Флоренский родился близ местечка Евлах Елизаветпольской губернии (ныне Азербайджан) в семье инженера-путейца, строившего Закавказскую железную дорогу. Мать происходила из древнего армянского рода Сатаровых.
Мальчик рос в обстановке религиозного индифферентизма, позитивистского пренебрежения к традиции, к духовным устоям жизни. Флоренский подробно рассказывает об этом в своих воспоминаниях, посвященных детству, — «Детям моим. Воспоминания прошлых дней» (написанных в 1916–1924 годах и изданных в наши дни), — замечательных во многих отношениях. Желающему углубить свое понимание наследия Флоренского знание их обязательно. Прежде всего это гармоничная проза. Писалась она в то время, когда господствовали формалистические вихри, когда модой считалось коверкать и засорять язык. Флоренский придерживается классических образцов. У него можно учиться стилю. И философской глубине.

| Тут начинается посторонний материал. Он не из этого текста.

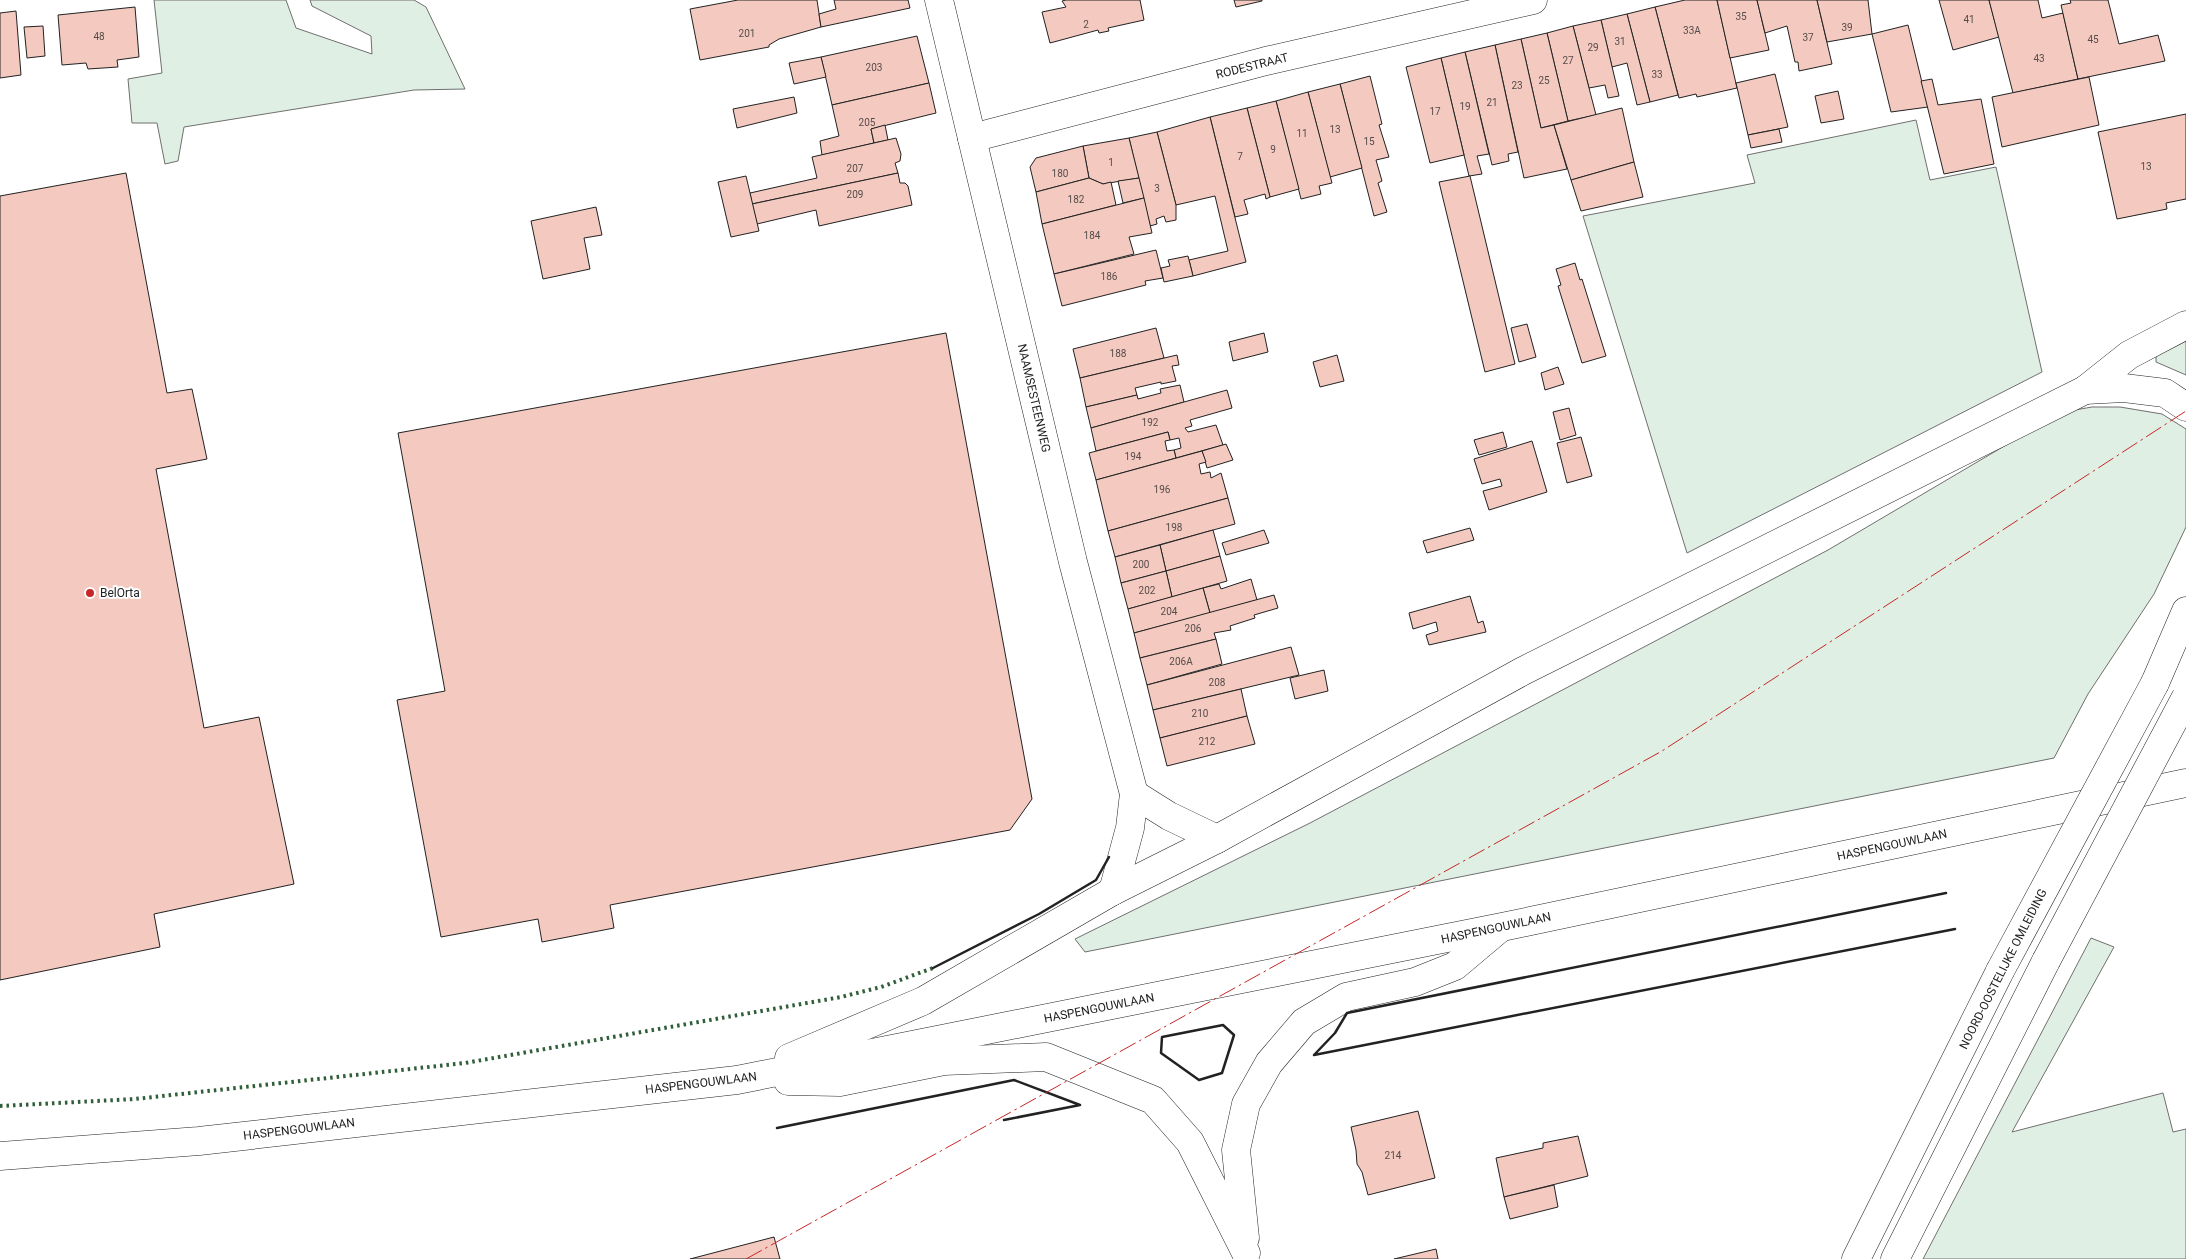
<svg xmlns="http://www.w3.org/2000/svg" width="2186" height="1259" font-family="Roboto,sans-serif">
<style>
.green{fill:#e0efe3;stroke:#6f6f6f}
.building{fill:#f3c9c0;stroke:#222}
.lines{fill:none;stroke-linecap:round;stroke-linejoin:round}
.minor-casing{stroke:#222;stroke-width:29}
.major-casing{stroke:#222;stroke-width:29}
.minor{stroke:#fff;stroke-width:28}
.major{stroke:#fff;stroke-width:28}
.major-bridge-casing{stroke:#222;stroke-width:29;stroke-linecap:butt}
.major-bridge{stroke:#fff;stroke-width:28}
.hedge{stroke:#2f5e38;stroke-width:4;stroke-dasharray:2.5 4;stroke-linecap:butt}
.wall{stroke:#222;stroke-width:2.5}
.power{stroke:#c62828;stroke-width:1;stroke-dasharray:18 4 2.5 4;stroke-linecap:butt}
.poi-dot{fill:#c62828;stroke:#fff;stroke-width:2}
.labels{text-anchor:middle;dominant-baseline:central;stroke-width:4;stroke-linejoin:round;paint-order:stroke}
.number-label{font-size:10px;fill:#564c4a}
.street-label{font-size:12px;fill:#222;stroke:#fff}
.poi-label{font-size:12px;fill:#222;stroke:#fff;text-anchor:start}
</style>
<rect width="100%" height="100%" fill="#fff"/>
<g class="green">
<polygon points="154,0 286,0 296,28 372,54 371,36 312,6 310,0 414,0 426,7 465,89 414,90 184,127 178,161 165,164 157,123 132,123 128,79 162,73"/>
<polygon points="1916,120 1930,180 1996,167 2042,372 1687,553 1583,216 1755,183 1747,155"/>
<polygon points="2186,339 2186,375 2156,362 2156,358 2158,353"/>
<polygon points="2092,407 2120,407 2162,414 2186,429 2186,527 2154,594 2088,694 2054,758 1085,952 1075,939 1310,823 1828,550 2045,422 2069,411"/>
<polygon points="2091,938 2114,947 2012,1132 2163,1093 2173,1132 2186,1129 2186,1259 1923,1259"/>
</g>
<g class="building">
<polygon points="738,0 817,0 821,27 779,39 769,45 769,47 700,60 690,9"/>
<polygon points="834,0 908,0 910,8 821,27 819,14 836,9"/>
<polygon points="1066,0 1140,0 1144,20 1108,28 1109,31 1099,33 1098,30 1050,43 1042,12 1066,7 1062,1"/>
<polygon points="1234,0 1262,0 1262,1 1236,7"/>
<polygon points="1685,0 1717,0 1737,88 1697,97 1696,94 1679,98 1655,7"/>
<polygon points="1717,0 1757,0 1769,50 1730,58"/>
<polygon points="1757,0 1817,0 1832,64 1799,71 1798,62 1795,62 1787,26 1765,33"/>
<polygon points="1817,0 1868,0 1872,34 1827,42"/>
<polygon points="1939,0 1989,0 1999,37 1953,50"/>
<polygon points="1989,0 2038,0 2042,18 2063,13 2078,79 2013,93"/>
<polygon points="2070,0 2108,0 2119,44 2158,35 2165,61 2078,79 2061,5 2071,3"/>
<polygon points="135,7 139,57 117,60 118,67 88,69 86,63 62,65 58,15"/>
<polygon points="1655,7 1678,95 1650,102 1627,14"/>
<polygon points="16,11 21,75 0,78 0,13"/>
<polygon points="1627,14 1650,102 1637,105 1627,63 1612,67 1601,20"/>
<polygon points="1601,20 1619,96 1608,98 1605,85 1589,88 1573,26"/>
<polygon points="1908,25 1928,107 1891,112 1872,34"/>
<polygon points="43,26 45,56 27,58 24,27"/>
<polygon points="1573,26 1596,115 1568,121 1547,33"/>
<polygon points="1547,33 1568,121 1541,128 1521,39"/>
<polygon points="917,36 929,83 832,105 821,57"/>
<polygon points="1521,39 1541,128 1554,125 1567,169 1524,178 1495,45"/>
<polygon points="1495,45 1518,152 1508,154 1509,161 1492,165 1465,52"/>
<polygon points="1465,52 1489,154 1477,156 1482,174 1469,176 1441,58"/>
<polygon points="821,57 826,77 794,84 789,63"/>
<polygon points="1441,58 1464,155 1430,163 1406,67"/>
<polygon points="1775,74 1788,127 1748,135 1736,83"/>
<polygon points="1370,76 1382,124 1379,125 1389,157 1376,160 1382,181 1378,183 1387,212 1374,216 1340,84"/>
<polygon points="2089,77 2099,125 2002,147 1992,97"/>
<polygon points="1932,79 1938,105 1981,99 1994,164 1944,174 1921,81"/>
<polygon points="929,83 936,113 871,129 874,143 822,155 820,141 839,136 832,105"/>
<polygon points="1340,84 1362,168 1330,177 1308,92"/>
<polygon points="1838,91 1844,119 1821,123 1815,96"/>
<polygon points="1308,92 1332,183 1319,186 1321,194 1301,199 1276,101"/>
<polygon points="794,97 797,113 737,128 733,109"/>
<polygon points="1276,101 1299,189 1270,197 1247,108"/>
<polygon points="1247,108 1270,197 1266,199 1265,194 1244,200 1248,214 1235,217 1210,117"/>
<polygon points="1622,108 1634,162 1571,180 1554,125"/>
<polygon points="2186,114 2186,199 2166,203 2167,209 2117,219 2098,132"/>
<polygon points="1210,117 1246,262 1193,276 1189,260 1228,251 1215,196 1176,205 1157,132"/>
<polygon points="885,125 888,140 874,143 871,129"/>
<polygon points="1779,129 1782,142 1751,148 1748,135"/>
<polygon points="1157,132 1176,205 1176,220 1166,222 1164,216 1156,219 1157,224 1150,226 1129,138"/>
<polygon points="896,138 901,154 900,161 895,163 898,173 752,204 750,193 817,178 812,157"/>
<polygon points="1129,138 1139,178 1103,184 1089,178 1083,146"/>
<polygon points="1083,146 1089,178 1036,192 1030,167 1036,158"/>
<polygon points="1634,162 1643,197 1581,211 1571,180"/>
<polygon points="126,173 167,393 192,389 207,459 156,469 204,728 259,717 294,884 154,914 160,947 0,980 0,196"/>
<polygon points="898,173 900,183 905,183 908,186 912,205 819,226 816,210 757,224 752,204"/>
<polygon points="746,176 759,231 731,237 718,182"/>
<polygon points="1470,176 1515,364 1485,372 1439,182"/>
<polygon points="1089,178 1103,184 1111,182 1116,205 1042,224 1036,192"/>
<polygon points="1139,178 1144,198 1123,203 1118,181"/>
<polygon points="1144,198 1152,233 1129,237 1134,254 1054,274 1042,224"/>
<polygon points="596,207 602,235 584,238 590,269 543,279 531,221"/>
<polygon points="1156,250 1163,278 1145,281 1146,285 1062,306 1054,274"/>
<polygon points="1188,256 1193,276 1164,282 1161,268 1170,266 1168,260"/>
<polygon points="1575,263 1580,280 1582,279 1606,356 1582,363 1558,286 1561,285 1556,269"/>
<polygon points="1527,324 1536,357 1519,362 1511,328"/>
<polygon points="1156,328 1164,358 1080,378 1073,349"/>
<polygon points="946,333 1032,799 1010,830 610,905 614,928 542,942 538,919 441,937 397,700 445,691 398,433"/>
<polygon points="1264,333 1268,352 1233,361 1229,342"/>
<polygon points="1177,355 1179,365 1172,366 1176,381 1161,384 1161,382 1135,388 1137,395 1086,407 1080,378"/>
<polygon points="1337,355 1344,381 1320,387 1313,362"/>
<polygon points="1558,367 1564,384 1545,390 1541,373"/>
<polygon points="1180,385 1184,402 1091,428 1086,407 1137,395 1138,399 1161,393 1160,389"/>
<polygon points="1227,390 1232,408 1190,420 1192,426 1185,428 1188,432 1216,425 1223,445 1176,458 1174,450 1181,448 1179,438 1170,440 1168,432 1096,451 1091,428"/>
<polygon points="1569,408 1576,435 1560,440 1553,412"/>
<polygon points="1168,432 1170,440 1165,441 1167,451 1174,450 1176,458 1096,480 1089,453"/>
<polygon points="1503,432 1507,447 1479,455 1474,440"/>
<polygon points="1581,437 1592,476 1567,483 1557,443"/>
<polygon points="1532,441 1547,492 1489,510 1483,491 1502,486 1500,479 1482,484 1474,459"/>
<polygon points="1226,444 1233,460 1207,468 1202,451"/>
<polygon points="1202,451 1206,462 1199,464 1201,474 1210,472 1211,478 1221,473 1228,498 1108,531 1096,480"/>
<polygon points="1228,498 1235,524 1115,557 1108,531"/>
<polygon points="1470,528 1474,540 1427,553 1423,541"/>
<polygon points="1213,530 1220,556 1166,571 1160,545"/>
<polygon points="1264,530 1269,543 1226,555 1222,543"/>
<polygon points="1160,545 1166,571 1121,583 1115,557"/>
<polygon points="1220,556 1227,581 1172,597 1166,571"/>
<polygon points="1166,571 1172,597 1128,609 1121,583"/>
<polygon points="1251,579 1257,600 1210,613 1203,588 1219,584 1221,589"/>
<polygon points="1203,588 1210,613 1134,633 1128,609"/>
<polygon points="1274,595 1278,608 1254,615 1255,618 1230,626 1231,630 1214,633 1216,639 1140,658 1134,633"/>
<polygon points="1470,596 1478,623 1483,621 1486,632 1429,645 1426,635 1438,631 1436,622 1413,629 1409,613"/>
<polygon points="1216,639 1222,664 1147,685 1140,658"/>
<polygon points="1291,647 1299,675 1153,710 1147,685"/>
<polygon points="1324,670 1328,691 1295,699 1290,678"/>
<polygon points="1241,689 1247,716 1160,738 1153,710"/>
<polygon points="1247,716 1255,744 1167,766 1160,738"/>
<polygon points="1418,1111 1435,1178 1368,1195 1362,1172 1357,1164 1356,1150 1351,1127"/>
<polygon points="1578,1136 1588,1176 1504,1197 1496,1158 1543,1148 1543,1143"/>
<polygon points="1554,1185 1558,1207 1510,1219 1504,1197"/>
<polygon points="774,1237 780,1259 690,1259"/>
<polygon points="1436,1249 1438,1259 1394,1259"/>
</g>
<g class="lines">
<g class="minor-casing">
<g id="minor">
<polyline points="939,0 1073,562 1134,794 1130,828 1113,891"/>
<polyline points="972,138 1266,61 1533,0"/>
<polyline points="1134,794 1169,816 1217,839"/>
</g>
</g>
<g class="major-casing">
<g id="major">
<polyline points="2085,390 2124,388 2165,393 2186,407"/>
<polyline points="2155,683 2186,611"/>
<polyline points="789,1058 923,1001 1113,891 1217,839 1523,671 2085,390 2129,355 2186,325"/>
<polyline points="788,1081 840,1082 944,1061 1046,1057 1153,1100 1190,1142 1246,1253"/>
<polyline points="0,1156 199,1141 737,1080 1502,927 2186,783"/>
<polyline points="1245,1238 1236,1150 1246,1104 1269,1063 1304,1022 1346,997 1415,982 1455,966 1499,929"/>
<polyline points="1856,1259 2000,971"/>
<polyline points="1895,1259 2046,961"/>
</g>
</g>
<use href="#minor" class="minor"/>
<use href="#major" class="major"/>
<g class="major-bridge-casing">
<g id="major-bridge">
<polyline points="2046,961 2186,697"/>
<polyline points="2000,971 2155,683"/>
</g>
</g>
<use href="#major-bridge" class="major-bridge"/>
<polyline class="hedge" points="0,1106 135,1099 465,1063 841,997 881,987 933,968"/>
<g class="wall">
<polyline points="1946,893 1347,1013 1335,1033 1314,1055 1955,929"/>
<polyline points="933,968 1039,914 1096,880 1109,857"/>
<polygon points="1223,1025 1234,1035 1222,1073 1199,1080 1161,1053 1162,1037"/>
<polyline points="777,1128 1014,1080 1080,1105 1004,1120"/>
</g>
<polyline class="power" points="746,1259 1662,751 2186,411"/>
</g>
<circle class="poi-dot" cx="90" cy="593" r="5"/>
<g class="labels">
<g class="number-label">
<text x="1741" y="16">35</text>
<text x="1969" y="19">41</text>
<text x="1086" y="24">2</text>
<text x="1847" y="27">39</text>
<text x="1692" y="30">33A</text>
<text x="747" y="33">201</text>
<text x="99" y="36">48</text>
<text x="1808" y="37">37</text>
<text x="2093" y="39">45</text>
<text x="1620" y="41">31</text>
<text x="1593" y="47">29</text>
<text x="2039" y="58">43</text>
<text x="1568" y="60">27</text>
<text x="874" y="67">203</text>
<text x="1657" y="74">33</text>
<text x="1544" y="80">25</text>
<text x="1517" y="85">23</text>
<text x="1492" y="102">21</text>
<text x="1465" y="106">19</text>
<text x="1435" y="111">17</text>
<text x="867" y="122">205</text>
<text x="1335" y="129">13</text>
<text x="1302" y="133">11</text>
<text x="1369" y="141">15</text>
<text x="1273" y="149">9</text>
<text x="1240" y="156">7</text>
<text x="1111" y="162">1</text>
<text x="2146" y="166">13</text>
<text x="855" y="168">207</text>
<text x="1060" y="173">180</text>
<text x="1157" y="188">3</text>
<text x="855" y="194">209</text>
<text x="1076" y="199">182</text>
<text x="1092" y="235">184</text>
<text x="1109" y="276">186</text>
<text x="1118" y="353">188</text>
<text x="1150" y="422">192</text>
<text x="1133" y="456">194</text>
<text x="1162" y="489">196</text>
<text x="1174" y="527">198</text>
<text x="1141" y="564">200</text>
<text x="1147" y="590">202</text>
<text x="1169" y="611">204</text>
<text x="1193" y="628">206</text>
<text x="1181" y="661">206A</text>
<text x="1217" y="682">208</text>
<text x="1200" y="713">210</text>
<text x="1207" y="741">212</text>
<text x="1393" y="1155">214</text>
</g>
<g class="street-label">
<text transform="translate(1252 66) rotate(-14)">RODESTRAAT</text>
<text transform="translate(1034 398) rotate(77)">NAAMSESTEENWEG</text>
<text transform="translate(1892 845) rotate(-12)">HASPENGOUWLAAN</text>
<text transform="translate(1496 928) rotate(-12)">HASPENGOUWLAAN</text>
<text transform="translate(2003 969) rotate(-63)">NOORD-OOSTELIJKE OMLEIDING</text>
<text transform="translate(1099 1008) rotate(-11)">HASPENGOUWLAAN</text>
<text transform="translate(701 1083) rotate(-7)">HASPENGOUWLAAN</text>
<text transform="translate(299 1129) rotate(-7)">HASPENGOUWLAAN</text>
</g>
<g class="poi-label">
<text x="100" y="593">BelOrta</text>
</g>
</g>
</svg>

Воспоминания почти лишены внешних аксессуаров и частностей, внимание автора сосредоточено на внутреннем мире ребенка. Знать этот мир необычайно важно, ибо в раннем возрасте формируются мировоззрение, характер и творческие потенции человека. Взрослый — родом из детства. Ребенку трудно о себе рассказать: даже детскому психологу не всегда понятен язык малышей. Писатель — посредник между ребенком и психологом. Писателя и ребенка объединяет эстетическое отношение к миру. Взрослому ближе научный взгляд: он видит пространство, наполненное вещами, которые едины в силу таких-то и таких-то признаков и в то же время чужды друг другу. Для ребенка, отмечает Флоренский, характерно преобладание вещей над пространством. Каждый предмет как бы замкнут в себе, причем разобщенность предметов преодолевается изнутри, их единство не мотивировано общими признаками.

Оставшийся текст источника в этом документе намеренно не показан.